Andreas Scholl and Tamar Halperin: "The Wanderer"
Songs by Mozart, Haydn, Schubert and Brahms. Texts and translations. Decca 478 4696
A countertenor in lieder? Andreas Scholl quickly banishes the notion that the effort is a mere gimmick. His musicality and good taste are clear in every selection. His treatment of the German language is exemplary, the text emerging clearly but unemphatically. He sings this repertoire without rhetorical underlining, words and melody emerging in as direct, uncluttered a manner as conceivable. The manner is almost childlike — an impression buttressed by the voice's resemblance to a boy's treble.
Scholl has cannily assembled repertoire that benefits from his artfully simple approach. Most of the selections are strophic, with their roots in folk song; indeed, five of the selections come from Brahms's collection of Deutsche Volkslieder. The songs tend toward melancholy and introspection, an emotional territory befitting Scholl's slender instrument, and none of them call for the kind of declamatory emphasis that might overtax his vocal resources.
Nonetheless, I did not find myself entirely won over to the project. Take the opening selection, Brahms's "In stiller Nacht." The piece begins low; here Scholl sounds less like a falsettist than like a high tenor (Ian Bostridge, say),and he sustains the illusion of song as a form of heightened speech. But the song's two four-phrase strophes reach a climax in the third phrase on a tenor's high C. Scholl's sound at this point is not, of course, the chested C of a Rodolfo or a Tonio but a countertenor's falsetto, and it strikes me as more artificial and less expressive than the voce mista he uses at the beginning of the song. The problem continues through the duration of the disc. Scholl's love of the material and his unarguable insight into it cannot compensate for a sound that, because of its remove from a male speaking voice, works against the kind of intimate expression that the genre demands.
Furthermore, for all the deftness and sensitivity of his phrasing, the lack of color in Scholl's falsetto proves both an expressive handicap and an impediment to listening pleasure. The problem can be heard at its most extreme in the four short, identical strophes of Brahms's "Da unten im Tale," where Scholl cannot create the contrast in inflections needed to move the song forward. This is a voice that works well within the lush context of a Baroque orchestra, where it functions as one sound among many. But with just a piano as accompaniment (and a rather recessed one, as Decca has engineered it), it quickly reveals its coloristic shortcomings.

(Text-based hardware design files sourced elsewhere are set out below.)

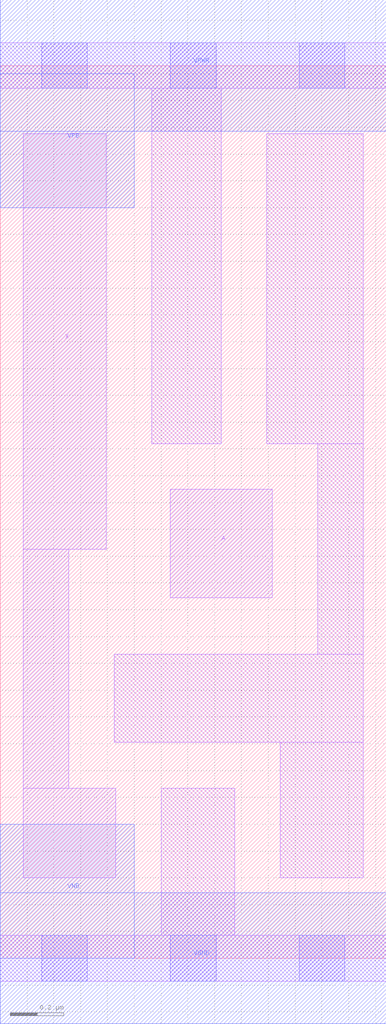
<source format=lef>
# Copyright 2020 The SkyWater PDK Authors
#
# Licensed under the Apache License, Version 2.0 (the "License");
# you may not use this file except in compliance with the License.
# You may obtain a copy of the License at
#
#     https://www.apache.org/licenses/LICENSE-2.0
#
# Unless required by applicable law or agreed to in writing, software
# distributed under the License is distributed on an "AS IS" BASIS,
# WITHOUT WARRANTIES OR CONDITIONS OF ANY KIND, either express or implied.
# See the License for the specific language governing permissions and
# limitations under the License.
#
# SPDX-License-Identifier: Apache-2.0

VERSION 5.5 ;
NAMESCASESENSITIVE ON ;
BUSBITCHARS "[]" ;
DIVIDERCHAR "/" ;
MACRO sky130_fd_sc_lp__clkbuf_1
  CLASS CORE ;
  SOURCE USER ;
  ORIGIN  0.000000  0.000000 ;
  SIZE  1.440000 BY  3.330000 ;
  SYMMETRY X Y R90 ;
  SITE unit ;
  PIN A
    ANTENNAGATEAREA  0.252000 ;
    DIRECTION INPUT ;
    USE SIGNAL ;
    PORT
      LAYER li1 ;
        RECT 0.635000 1.345000 1.015000 1.750000 ;
    END
  END A
  PIN X
    ANTENNADIFFAREA  0.445200 ;
    DIRECTION OUTPUT ;
    USE SIGNAL ;
    PORT
      LAYER li1 ;
        RECT 0.085000 0.300000 0.430000 0.635000 ;
        RECT 0.085000 0.635000 0.255000 1.525000 ;
        RECT 0.085000 1.525000 0.395000 3.075000 ;
    END
  END X
  PIN VGND
    DIRECTION INOUT ;
    USE GROUND ;
    PORT
      LAYER met1 ;
        RECT 0.000000 -0.245000 1.440000 0.245000 ;
    END
  END VGND
  PIN VNB
    DIRECTION INOUT ;
    USE GROUND ;
    PORT
      LAYER met1 ;
        RECT 0.000000 0.000000 0.500000 0.500000 ;
    END
  END VNB
  PIN VPB
    DIRECTION INOUT ;
    USE POWER ;
    PORT
      LAYER met1 ;
        RECT 0.000000 2.800000 0.500000 3.300000 ;
    END
  END VPB
  PIN VPWR
    DIRECTION INOUT ;
    USE POWER ;
    PORT
      LAYER met1 ;
        RECT 0.000000 3.085000 1.440000 3.575000 ;
    END
  END VPWR
  OBS
    LAYER li1 ;
      RECT 0.000000 -0.085000 1.440000 0.085000 ;
      RECT 0.000000  3.245000 1.440000 3.415000 ;
      RECT 0.425000  0.805000 1.355000 1.135000 ;
      RECT 0.565000  1.920000 0.825000 3.245000 ;
      RECT 0.600000  0.085000 0.875000 0.635000 ;
      RECT 0.995000  1.920000 1.355000 3.075000 ;
      RECT 1.045000  0.300000 1.355000 0.805000 ;
      RECT 1.185000  1.135000 1.355000 1.920000 ;
    LAYER mcon ;
      RECT 0.155000 -0.085000 0.325000 0.085000 ;
      RECT 0.155000  3.245000 0.325000 3.415000 ;
      RECT 0.635000 -0.085000 0.805000 0.085000 ;
      RECT 0.635000  3.245000 0.805000 3.415000 ;
      RECT 1.115000 -0.085000 1.285000 0.085000 ;
      RECT 1.115000  3.245000 1.285000 3.415000 ;
  END
END sky130_fd_sc_lp__clkbuf_1

</source>
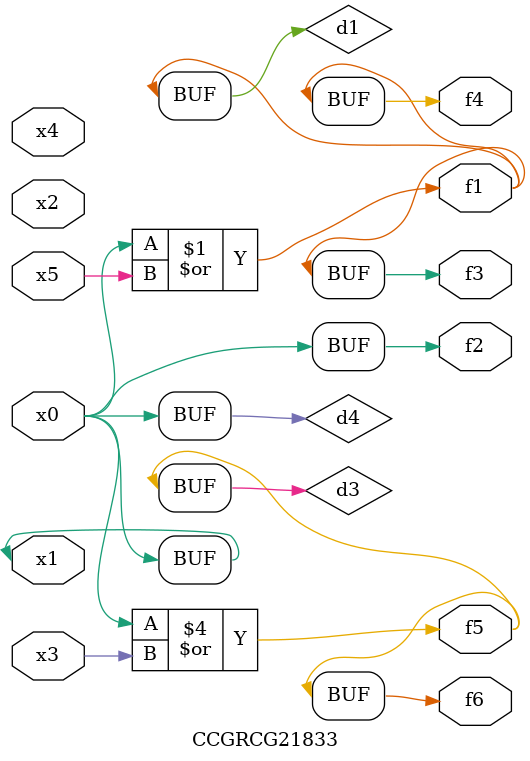
<source format=v>
module CCGRCG21833(
	input x0, x1, x2, x3, x4, x5,
	output f1, f2, f3, f4, f5, f6
);

	wire d1, d2, d3, d4;

	or (d1, x0, x5);
	xnor (d2, x1, x4);
	or (d3, x0, x3);
	buf (d4, x0, x1);
	assign f1 = d1;
	assign f2 = d4;
	assign f3 = d1;
	assign f4 = d1;
	assign f5 = d3;
	assign f6 = d3;
endmodule

</source>
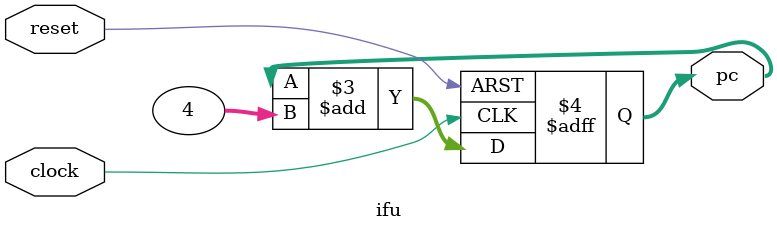
<source format=v>

module ifu(
    input clock,reset,
    output reg[31:0]  pc
);
  // 32-bit program counter is initialized to zero


    always @(posedge clock, posedge reset)
    begin
        if(reset == 1)  //If reset is one, clear the program counter
        pc <= 0;
        else
        pc <= pc+4;   // Increment program counter on positive clock edge
    end

endmodule
</source>
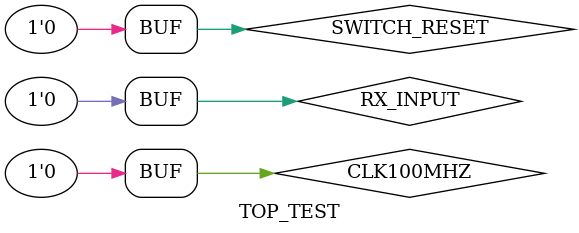
<source format=v>
`timescale 1ns / 1ps


module TOP_TEST;

	// Inputs
	reg CLK100MHZ;
	reg SWITCH_RESET;
	reg RX_INPUT;

	// Outputs
	wire TX_OUTPUT;
	wire [7:0] led_fpga;

	// Instantiate the Unit Under Test (UUT)
	TOP uut (
		.CLK100MHZ(CLK100MHZ), 
		.SWITCH_RESET(SWITCH_RESET), 
		.RX_INPUT(RX_INPUT), 
		.TX_OUTPUT(TX_OUTPUT), 
		.led_fpga(led_fpga)
	);

	initial begin
		// Initialize Inputs
		CLK100MHZ = 0;
		SWITCH_RESET = 0;
		RX_INPUT = 0;

		// Wait 100 ns for global reset to finish
		#100;
        
		// Add stimulus here

	end
      
endmodule


</source>
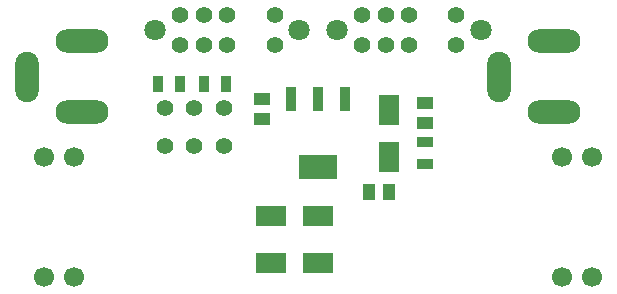
<source format=gbr>
%TF.GenerationSoftware,KiCad,Pcbnew,8.0.5-8.0.5-0~ubuntu24.04.1*%
%TF.CreationDate,2024-10-14T08:19:55-04:00*%
%TF.ProjectId,breadboard-power-supply,62726561-6462-46f6-9172-642d706f7765,rev?*%
%TF.SameCoordinates,Original*%
%TF.FileFunction,Soldermask,Top*%
%TF.FilePolarity,Negative*%
%FSLAX46Y46*%
G04 Gerber Fmt 4.6, Leading zero omitted, Abs format (unit mm)*
G04 Created by KiCad (PCBNEW 8.0.5-8.0.5-0~ubuntu24.04.1) date 2024-10-14 08:19:55*
%MOMM*%
%LPD*%
G01*
G04 APERTURE LIST*
%ADD10R,1.700000X2.500000*%
%ADD11C,1.400000*%
%ADD12R,1.465000X1.115000*%
%ADD13R,2.500000X1.700000*%
%ADD14C,1.800000*%
%ADD15R,0.870000X1.420000*%
%ADD16R,1.420000X0.870000*%
%ADD17O,4.500000X2.000000*%
%ADD18O,2.000000X4.250000*%
%ADD19R,0.950000X2.150000*%
%ADD20R,3.250000X2.150000*%
%ADD21R,1.115000X1.465000*%
%ADD22C,1.700000*%
G04 APERTURE END LIST*
D10*
%TO.C,D2*%
X132500000Y-103800000D03*
X132500000Y-107800000D03*
%TD*%
D11*
%TO.C,SW1*%
X113500000Y-103700000D03*
X116000000Y-103700000D03*
X118500000Y-103700000D03*
X113500000Y-106900000D03*
X116000000Y-106900000D03*
X118500000Y-106900000D03*
%TD*%
D12*
%TO.C,C1*%
X121700000Y-102900000D03*
X121700000Y-104600000D03*
%TD*%
D13*
%TO.C,D1*%
X126500000Y-112800000D03*
X122500000Y-112800000D03*
%TD*%
D14*
%TO.C,SW3*%
X140300000Y-97050000D03*
X128100000Y-97050000D03*
D11*
X138200000Y-95800000D03*
X134200000Y-95800000D03*
X132200000Y-95800000D03*
X130200000Y-95800000D03*
X138200000Y-98300000D03*
X134200000Y-98300000D03*
X132200000Y-98300000D03*
X130200000Y-98300000D03*
%TD*%
D15*
%TO.C,R2*%
X114800000Y-101600000D03*
X112940000Y-101600000D03*
%TD*%
D12*
%TO.C,C3*%
X135500000Y-104900000D03*
X135500000Y-103200000D03*
%TD*%
D16*
%TO.C,R1*%
X135500000Y-108380000D03*
X135500000Y-106520000D03*
%TD*%
D17*
%TO.C,J1*%
X106500000Y-104000000D03*
X106500000Y-98000000D03*
D18*
X101800000Y-101000000D03*
%TD*%
D14*
%TO.C,SW2*%
X124900000Y-97050000D03*
X112700000Y-97050000D03*
D11*
X122800000Y-95800000D03*
X118800000Y-95800000D03*
X116800000Y-95800000D03*
X114800000Y-95800000D03*
X122800000Y-98300000D03*
X118800000Y-98300000D03*
X116800000Y-98300000D03*
X114800000Y-98300000D03*
%TD*%
D19*
%TO.C,U1*%
X128800000Y-102900000D03*
X126500000Y-102900000D03*
X124200000Y-102900000D03*
D20*
X126500000Y-108700000D03*
%TD*%
D15*
%TO.C,R3*%
X116800000Y-101600000D03*
X118660000Y-101600000D03*
%TD*%
D17*
%TO.C,J2*%
X146500000Y-104000000D03*
X146500000Y-98000000D03*
D18*
X141800000Y-101000000D03*
%TD*%
D21*
%TO.C,C2*%
X132500000Y-110800000D03*
X130800000Y-110800000D03*
%TD*%
D13*
%TO.C,D3*%
X126500000Y-116800000D03*
X122500000Y-116800000D03*
%TD*%
D22*
%TO.C,J6*%
X147160000Y-117970000D03*
X149700000Y-117970000D03*
%TD*%
%TO.C,J3*%
X105840000Y-107810000D03*
X103300000Y-107810000D03*
%TD*%
%TO.C,J4*%
X103300000Y-117970000D03*
X105840000Y-117970000D03*
%TD*%
%TO.C,J5*%
X149700000Y-107810000D03*
X147160000Y-107810000D03*
%TD*%
M02*

</source>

The disc includes a handful of Haydn songs in English — with texts by the composer's friend Anne Hunter. Here, Scholl's diction, so convincing in German, turns positively bizarre: it's impossible to follow the texts without crib sheet in hand. Scholl makes a startling interpretive choice in Schubert's "Der Tod und das Mädchen," singing Death's part in his natural voice — an attractive, if fragile, baritone. It's as if the singer were wandering out on a concert stage in shorts and a T-shirt. Tamar Halperin's accompaniment, as indicated, is as much felt as heard, but she is thoroughly in tune with Scholl's unemphatic interpretive manner and sustains the contemplative mood in two piano solos — most beautifully in Brahms's A-major Intermezzo.